Norwegian Antarctic krill ingredient company Olympic Seafood AS, Nofima AS and the Technical University of Denmark have begun a joint research project on the phospholipids found in krill oil.
By the research, Olympic Seafood AS takes an important step toward developing a new industry standard for quality evaluation of marine phospholipids in nutraceutical applications. The Technical University of Denmark will investigate the fundamental behaviors of phospholipids and its oxidation mechanisms. Nofima is involved with developing the technology relaxed to this endeavor. Funding for the project comes from the Research Council of Norway and Olympic Seafood AS. The total budget is 6 million NOK (approx. 800 000 EUR).

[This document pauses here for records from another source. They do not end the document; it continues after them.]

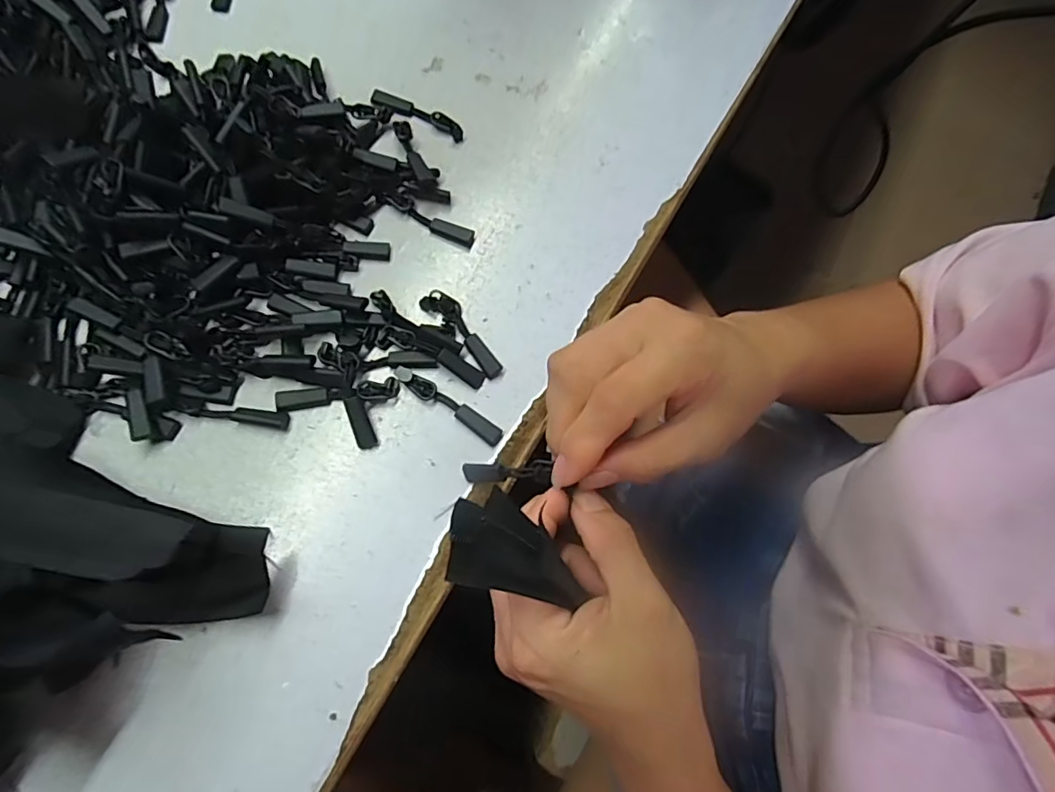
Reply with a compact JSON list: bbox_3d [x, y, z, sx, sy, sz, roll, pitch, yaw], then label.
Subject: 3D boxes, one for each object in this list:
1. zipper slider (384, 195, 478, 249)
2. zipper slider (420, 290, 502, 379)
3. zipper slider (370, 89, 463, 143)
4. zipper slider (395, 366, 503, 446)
[{"bbox_3d":[-0.053,-0.096,0.286,0.052,0.007,0.012,26,72,2],"label":"zipper slider"},{"bbox_3d":[-0.032,-0.033,0.268,0.015,0.006,0.054,-41,81,-16],"label":"zipper slider"},{"bbox_3d":[-0.063,-0.163,0.306,0.057,0.008,0.012,24,72,2],"label":"zipper slider"},{"bbox_3d":[-0.039,0.004,0.255,0.059,0.009,0.009,32,73,4],"label":"zipper slider"}]

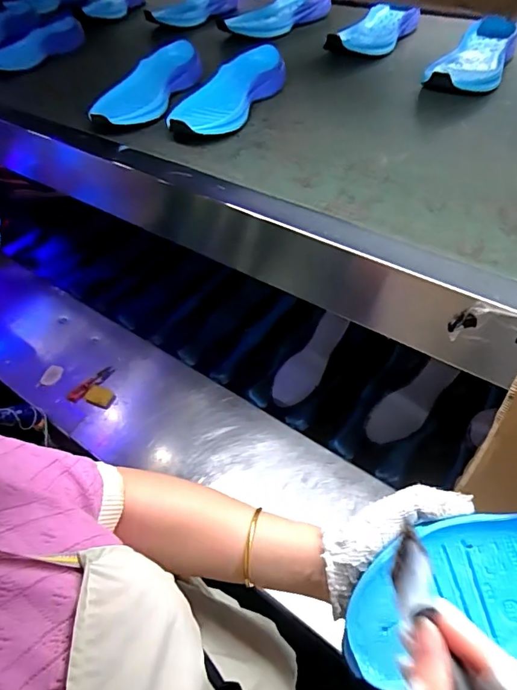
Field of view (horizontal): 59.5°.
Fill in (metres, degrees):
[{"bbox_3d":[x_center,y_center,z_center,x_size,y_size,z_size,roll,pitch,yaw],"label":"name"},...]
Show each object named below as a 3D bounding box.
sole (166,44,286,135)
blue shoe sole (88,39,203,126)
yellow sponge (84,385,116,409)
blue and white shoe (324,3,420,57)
[{"bbox_3d":[-0.050,-0.364,0.663,0.101,0.046,0.247,18,53,19],"label":"sole"},{"bbox_3d":[-0.169,-0.394,0.694,0.090,0.048,0.233,14,52,16],"label":"blue shoe sole"},{"bbox_3d":[-0.300,0.098,0.859,0.052,0.013,0.037,13,52,16],"label":"yellow sponge"},{"bbox_3d":[0.210,-0.571,0.822,0.100,0.046,0.213,25,56,24],"label":"blue and white shoe"}]

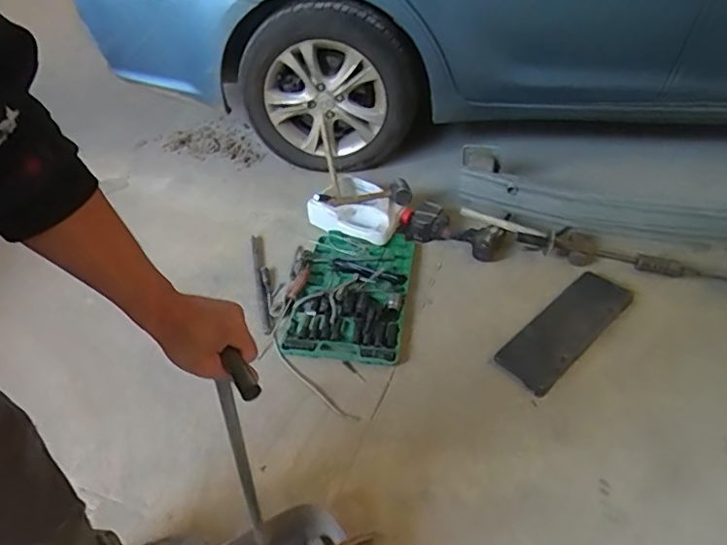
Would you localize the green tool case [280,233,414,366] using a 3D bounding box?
[{"bbox_3d":[-0.030,0.058,1.548,0.312,0.051,0.470,4,42,9],"label":"green tool case"}]

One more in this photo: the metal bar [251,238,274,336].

Current testing methods unreliable
The oxidation of omega-3 oils has long been a key issue in the industry of essential fatty acids (EFA) as product quality is generally evaluated by the degree of oxidation. “The problem is that the methods developed for assessing oxidation in marine oils (such as fish oil) do not work for krill oil. For example, we see that peroxide value does not increase in krill oil despite the fact the oil has exposed to air for a long period of time,” explains the research director at Olympic Seafood AS, Dr. Inge Bruheim.
Little is known about the exact characteristics of phospholipid oxidation and the research project led by Dr. Bruheim, seeks to understand and clarify the process in krill phospholipids. A better understanding of how oxidation occurs in krill oils is essential in being able to create higher quality products. This leads into the secondary goal of the project, which is to establish methods for assessing krill oil quality. This will also go hand in hand with developing a quality control and documentation system for the manufacturing process.
Aiming for new industry standard
Overall, the phospholipid research project will be an important advance for Olympic Seafood as well the industry as a whole as it helps to clarify its position in the growing EFA industry. “Our efforts will help standardize the methods for evaluating phospholipid bound omega-3 fatty acid quality, which is important for customers so they get piece of mind their products are of the highest quality,” says Dr. Bruheim.